Especially from "Lord Decider", in the UK. He said "I have ordered 53 of these books as I understand that they are written in his blood. According to my calculations that should use up about 8 pints of it and hopefully bring an end to the adoloscent dribblings of this smacked-up sub-Dickesian tossclump."

Then, there are his defenders, such as this one from a Ms Chant. She said "Why are sooo many people writing bad reviews without reading this book, that's like saying... "I don't like apples" with out every tasting one, I read quite a lot, stuff like Orwell's 1984 ect ect and I like this book allot , its a good insight into Pete and I think its great to hear the way he thinks and his opinions for a change rather the ill researched tabloid newstorys that people seem to focus on. There's some top poetry and a great inspiration Also as a graphic designer I found the style interesting and I like the unpredictable nature with collages, photos and newspaper cuttings along with the sketchbook style. I say if you like The Libertines, Pete Doherty or Babyshables you should buy it, or go listen to one of the many many many bands that are basically rip off of the libertines but are more "media" friendly. Anyways peace out :p Woody chant"
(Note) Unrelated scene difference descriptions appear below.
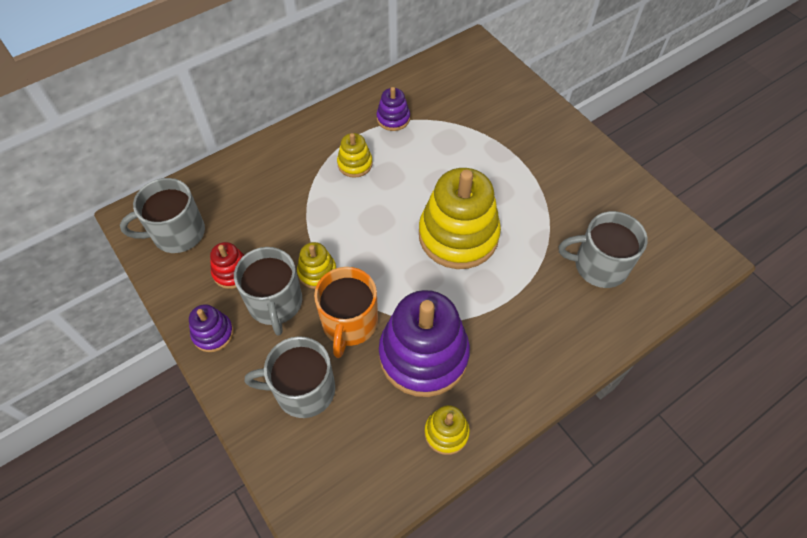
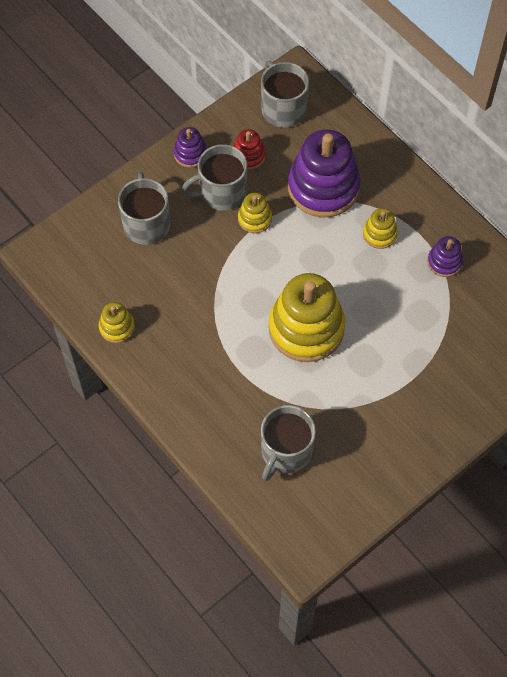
camera: 85 degrees right, 5 degrees up
orange mug [314,267,378,358] -> none
purple stacking toy [379,290,470,397] -> purple stacking toy moved to [288,129,361,218]
grey mug [559,211,648,288] -> grey mug turned 150 degrees counterclockwise [261,405,316,481]

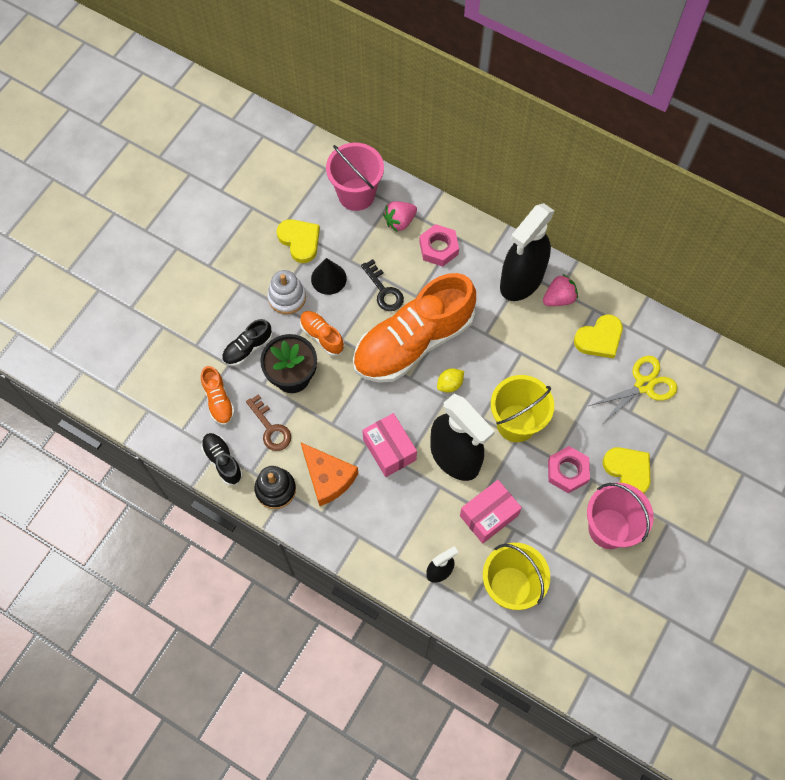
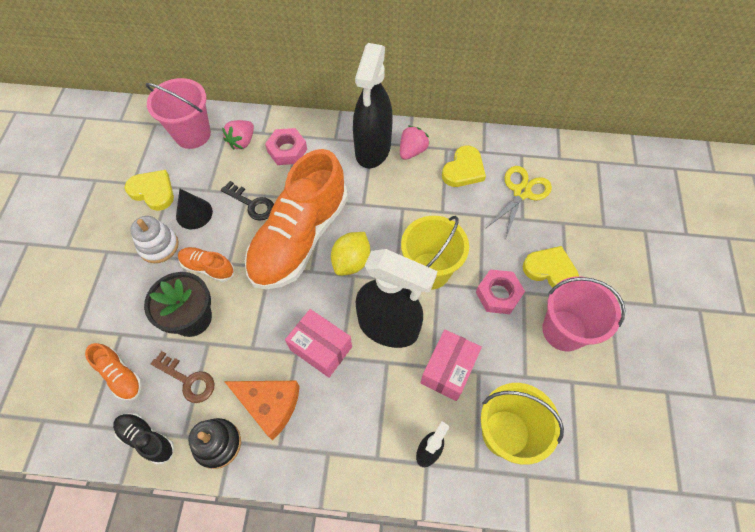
camera: 25 degrees left, 5 degrees down
black shoe [222,319,272,366] -> none
yellow lemon [437,368,464,393] -> yellow lemon [331,232,370,276], size x1.58

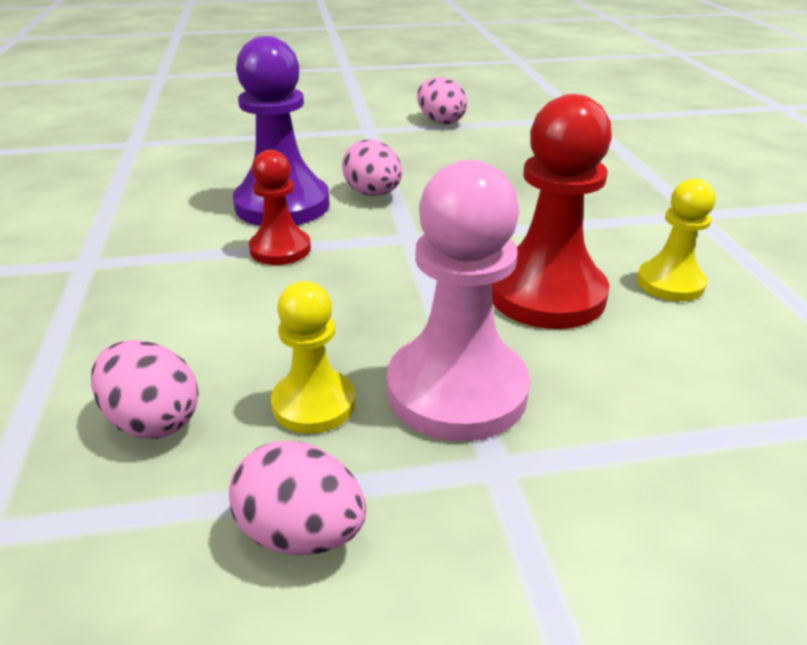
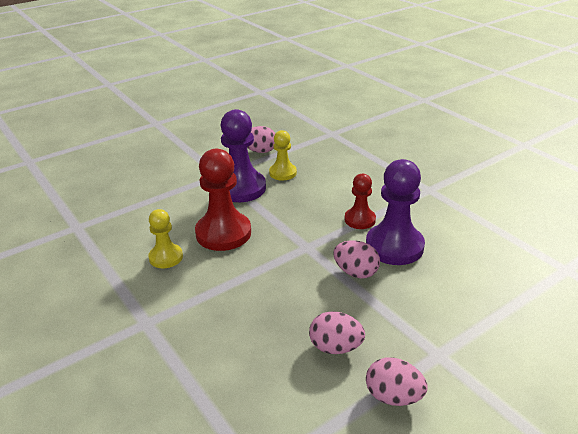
camera: 155 degrees right, 0 degrees up
pink egg [91,340,199,439] -> pink egg moved to [309,311,365,354]
pink pawn [387,160,530,441] -> purple pawn [221,109,266,202]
Mr Defender gets my vote, as I can't trust anyone that claims to like reading, uses overly onomatopoeic spelling ('soooo') then goes on to say "I read quite a lot, stuff like Orwell's 1984 ect, ect (sic)" Also, 'Peace out'. So many people say this and I don't know how to do it. I now refuse to learn.

I've just been directed to 'The Night Owl's' review, which beats the rest, hands down: 'I've been a fan of Dohertys since the early, cross-dressing days of Beverly hills 90210. The japes he got up to with Brandon, Fred Perry and the inflatible Tori Spelling kept me spellbound. In this book however, he lets himself down big-style. Charmed? I don't think so. '


SO, if you need a chuckle, check out the reviews here

Powered by ScribeFire.

Wednesday, July 04, 2007

Train Passage

On the platform, a subliminal riot. They look all about them, as if not preparing to dive for the train the moment the doors open. The desired effect is to make others believe they want it more. To get on a train. This provides two means of triumph. First, and most obvious, was actually getting on the train first. Not only can you enjoy a more comfortable position, but you can also rub it into others' faces. Be careful with the latter, otherwise you may suffer from another enjoying the second triumph. The second triumph, is earned by recognising the diminished humanity in another - and having them recognise it in themselves. They dive for the train and get on first, you say ‘Well, what’s the big deal? I was looking out for this little old/pregnant/infirm lady.’ Well, don't say it. Just shoot them a look on your way in, and enjoy for precious few seconds – like a masturbatory orgasm – the feeling of superiority over your own species. Jesus must have felt something similar, on the cross.

Tuesday, July 03, 2007

- Train Song -

My wife, who’s with child can't get a seat on this train!

And no one can see that we’re all to blame,

Unseen because we’re sleeping through bloody good reads

Her voice is drowned out by gigs of MP3s!

I was disgusted the first time I saw

An elderly woman, so brutally ignored

I felt like screaming from out of my seat

But left it, not wanting to cause such a scene

No wonder our silence subsides into violence

When we believe our manners give license

To ignore the very thing they're intended to defend

To act as a weapon in an everyday sense!

And so nodding off, with a book, with MP3s

We'll fuck someone over for a chance at a seat.